Seventy-two days post-transplantation, the patient developed fever, gastroenteritis, moderate dehydration, hyperchloremic metabolic acidosis (serum chloride 115 mmol/L and total CO₂ 12 mmol/L) and moderate transaminasemia. MRI with diffusion-weighted imaging of brain demonstrated an acute lesion in the right globus pallidus, consistent with ischemic and/or edematous changes, in the location often affected in non-transplanted patients with MMA [10], [11]. He has never manifested clinical signs of extrapyramidal tract disease. Subsequent MRI 18 months later showed resolution of the basal ganglion lesion. One year after transplantation, he developed varicella, without complications.

Renal size and texture (assessed by ultrasonography at 1 week, 6 and 13 months of age) were normal; at 6 years and 9 years 6 months, there was mildly increased echogenicity. Renal function remained normal until 9 years when the plasma creatinine concentration began to rise; at 10 years, creatinine was 0.8 mg/dL (normal ⩽ 0.7 mg/dL), equivalent to an estimated glomerular filtration rate of 77 mL/min/1.73 m². Cardiac function, assessed with electrocardiograms and echocardiography at 1 week and 6 months after the transplant, has been normal.

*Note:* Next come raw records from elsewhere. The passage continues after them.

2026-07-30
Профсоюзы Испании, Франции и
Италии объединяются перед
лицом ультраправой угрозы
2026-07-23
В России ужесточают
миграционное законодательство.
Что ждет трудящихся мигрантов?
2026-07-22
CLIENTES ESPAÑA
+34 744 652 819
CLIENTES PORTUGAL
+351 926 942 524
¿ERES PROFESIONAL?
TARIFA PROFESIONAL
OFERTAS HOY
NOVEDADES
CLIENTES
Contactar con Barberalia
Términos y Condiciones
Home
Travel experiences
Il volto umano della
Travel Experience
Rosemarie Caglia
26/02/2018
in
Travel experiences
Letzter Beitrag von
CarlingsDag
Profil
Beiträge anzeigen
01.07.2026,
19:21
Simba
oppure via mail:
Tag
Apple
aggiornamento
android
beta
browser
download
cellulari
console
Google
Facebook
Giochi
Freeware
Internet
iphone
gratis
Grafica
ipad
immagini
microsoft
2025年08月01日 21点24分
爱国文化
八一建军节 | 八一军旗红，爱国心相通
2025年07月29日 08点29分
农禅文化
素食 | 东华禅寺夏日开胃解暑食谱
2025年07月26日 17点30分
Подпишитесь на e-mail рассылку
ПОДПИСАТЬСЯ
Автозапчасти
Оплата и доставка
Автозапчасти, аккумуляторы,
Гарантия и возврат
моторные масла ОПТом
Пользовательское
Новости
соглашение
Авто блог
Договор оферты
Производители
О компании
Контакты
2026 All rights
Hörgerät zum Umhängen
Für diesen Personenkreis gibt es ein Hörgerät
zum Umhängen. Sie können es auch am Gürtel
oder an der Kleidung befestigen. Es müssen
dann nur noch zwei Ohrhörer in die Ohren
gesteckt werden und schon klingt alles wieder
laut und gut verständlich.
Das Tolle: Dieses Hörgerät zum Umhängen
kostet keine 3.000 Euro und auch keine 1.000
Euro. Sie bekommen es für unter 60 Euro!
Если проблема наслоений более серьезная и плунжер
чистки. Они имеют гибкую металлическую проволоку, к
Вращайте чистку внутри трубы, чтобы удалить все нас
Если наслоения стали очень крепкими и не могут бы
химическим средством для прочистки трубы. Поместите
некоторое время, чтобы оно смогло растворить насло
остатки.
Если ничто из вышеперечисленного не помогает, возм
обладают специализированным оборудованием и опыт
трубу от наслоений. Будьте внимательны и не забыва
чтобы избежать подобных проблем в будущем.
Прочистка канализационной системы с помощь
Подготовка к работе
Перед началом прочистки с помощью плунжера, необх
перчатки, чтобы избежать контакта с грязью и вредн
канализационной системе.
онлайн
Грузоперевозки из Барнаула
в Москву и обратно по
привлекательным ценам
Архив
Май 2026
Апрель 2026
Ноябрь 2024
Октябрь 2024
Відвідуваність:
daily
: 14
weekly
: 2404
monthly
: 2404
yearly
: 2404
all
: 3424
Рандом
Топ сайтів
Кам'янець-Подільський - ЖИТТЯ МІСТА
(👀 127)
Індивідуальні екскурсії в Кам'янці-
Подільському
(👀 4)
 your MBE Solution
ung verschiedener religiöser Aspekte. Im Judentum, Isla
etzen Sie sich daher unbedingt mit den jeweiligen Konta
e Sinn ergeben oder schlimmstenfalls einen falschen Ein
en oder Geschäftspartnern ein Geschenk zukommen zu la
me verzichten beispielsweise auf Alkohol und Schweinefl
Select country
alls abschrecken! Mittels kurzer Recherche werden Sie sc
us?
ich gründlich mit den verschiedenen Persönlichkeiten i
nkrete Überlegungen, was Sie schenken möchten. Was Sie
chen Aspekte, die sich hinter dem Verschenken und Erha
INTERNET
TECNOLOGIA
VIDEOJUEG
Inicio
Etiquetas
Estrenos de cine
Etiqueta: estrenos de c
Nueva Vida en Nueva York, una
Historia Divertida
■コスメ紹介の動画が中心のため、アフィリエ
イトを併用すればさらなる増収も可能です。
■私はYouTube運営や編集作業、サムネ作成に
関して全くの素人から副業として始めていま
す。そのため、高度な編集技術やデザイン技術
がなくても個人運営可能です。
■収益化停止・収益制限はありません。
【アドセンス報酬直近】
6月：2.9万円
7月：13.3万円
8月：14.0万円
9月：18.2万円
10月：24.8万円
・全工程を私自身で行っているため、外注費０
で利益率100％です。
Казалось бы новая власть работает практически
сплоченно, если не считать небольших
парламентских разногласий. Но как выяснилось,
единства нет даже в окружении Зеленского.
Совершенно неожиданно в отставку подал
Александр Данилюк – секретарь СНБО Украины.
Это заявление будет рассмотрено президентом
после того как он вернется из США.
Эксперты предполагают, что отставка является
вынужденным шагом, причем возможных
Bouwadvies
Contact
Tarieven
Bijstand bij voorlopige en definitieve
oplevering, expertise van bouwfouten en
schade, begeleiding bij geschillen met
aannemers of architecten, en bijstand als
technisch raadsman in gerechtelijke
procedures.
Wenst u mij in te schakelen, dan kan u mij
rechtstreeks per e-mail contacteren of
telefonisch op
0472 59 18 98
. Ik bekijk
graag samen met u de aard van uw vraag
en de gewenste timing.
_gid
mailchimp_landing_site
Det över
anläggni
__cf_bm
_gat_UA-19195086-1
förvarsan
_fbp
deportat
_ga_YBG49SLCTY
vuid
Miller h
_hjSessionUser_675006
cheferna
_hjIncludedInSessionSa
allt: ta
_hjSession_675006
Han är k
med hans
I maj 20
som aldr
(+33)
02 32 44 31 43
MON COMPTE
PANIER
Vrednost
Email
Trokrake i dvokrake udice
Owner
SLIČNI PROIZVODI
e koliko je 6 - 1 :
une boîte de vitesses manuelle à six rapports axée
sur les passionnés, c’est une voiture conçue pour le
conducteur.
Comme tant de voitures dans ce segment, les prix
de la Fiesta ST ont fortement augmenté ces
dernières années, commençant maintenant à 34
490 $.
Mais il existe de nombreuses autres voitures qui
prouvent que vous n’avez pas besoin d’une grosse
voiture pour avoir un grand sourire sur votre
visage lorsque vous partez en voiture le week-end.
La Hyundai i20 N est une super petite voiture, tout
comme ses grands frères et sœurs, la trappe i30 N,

At 4 years of age, profound sensorineural hearing loss in the right ear was diagnosed. Tests for the cause of the hearing loss included normal temporal bone CT scan and connexin 26 gene studies. Repeat hearing evaluations have shown no progression of the hearing loss.

Linear growth continued along the 25th percentile until 3 years and then decelerated, reaching the 5th percentile. Bone age determinations, at chronologic ages of 5 years 10 months and 8 years 1 month, were 2 SD below the mean. His father has disproportionate short stature (height is <5th percentile) but the patient is proportionate and does not manifest skeletal abnormalities. He was evaluated by an endocrinologist and the short stature was attributed to his chronic illness and possible constitutional growth delay.

A developmental assessment was performed at 9 years of age. The Wide Range Achievement Test III was administered. He had a raw reading score of 30, giving him a standard score of 92 and second grade equivalent; arithmetic raw score 23, standard score 80, second grade equivalent. On the Elementary WORD test-revised, a test of expressive and semantic language for children aged 7–11, he had a raw score of 11 for associations, giving him a standard score of 86. In semantic absurdities, he had a raw score of 5, giving him a standard score of 63. On the Beery Test of Visual/Motor Integration (VMI), he had a raw score of 14, age equivalent of 6 years 2 months, giving him a standard score of 77. In the past year, there has been a modest improvement in the organization of figures, but his standard score has dropped. His gross and fine motor skills are age-appropriate. He requires help in school for reading and mathematics and receives speech, language and occupational therapy.